Documentation/UserGuide/Integrators

The third important algorithmic element of a Godunov scheme is the Integrator: the way in which time-averaged fluxes
are calculated at each interface in multidimensions. **Directional splitting cannot be used in MHD**, at least
if the equations are solved in the conservative form. Thus, some kind of unsplit integrator is required. In Athena,
two different unsplit integrators are implemented.

Each of the integrators are implemented in separate files in the directory `/athena/src/integrators/`

# Corner Transport Upwind (CTU) Integrator (default)

Specify during configure using

```
% configure --with-integrator=ctu
```

The most complicated, and therefore the most accurate, algorithm. Not all physics options
will work with CTU. However, if possible, **use of CTU over VL is always recommended**.

See the 3D JCP Method Paper for complete details of our extension of the CTU integrator to MHD using Constrained Transport.

# MUSCL-Hancock (VL) Integrator

Specify during configure using

```
% configure --with-integrator=vl
```

A much simpler, and more robust, algorithm. Recommended for problems in extreme regimes, e.g. highly supersonic an/or strongly magnetized turbulence, where stability of the algorithm is a limiting factor.

Some physics (e.g. special relativity) only works with the VL integrator. An error message should be generated during the configure step if physics that does not work with the chosen integrator is selected.
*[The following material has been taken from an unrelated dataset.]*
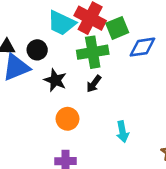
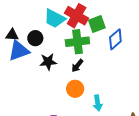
blue diamond: (142, 47) -> (115, 39), turned -35
black star: (55, 80) -> (48, 62), turned -30
orange circle: (67, 119) -> (75, 89), moved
See the van Leer Integrator Method Paper for complete details, and comparisons of the accuracy of the VL and CTU integrators on various test problems.

### First-order flux correction

The stability of the VL integrator can be improved by enabling this option with configure, using

```
% configure --with-integrator=vl --enable-fofc
```

Whenever the unsplit update produces a cell with negative density or pressure, the calculation *for this cell only*
is repeated using first-order (donor cell) fluxes. The extra diffusion this introduces is often enough to
prevent unphysical states, without compromising the accuracy of the solution anywhere else in the domain.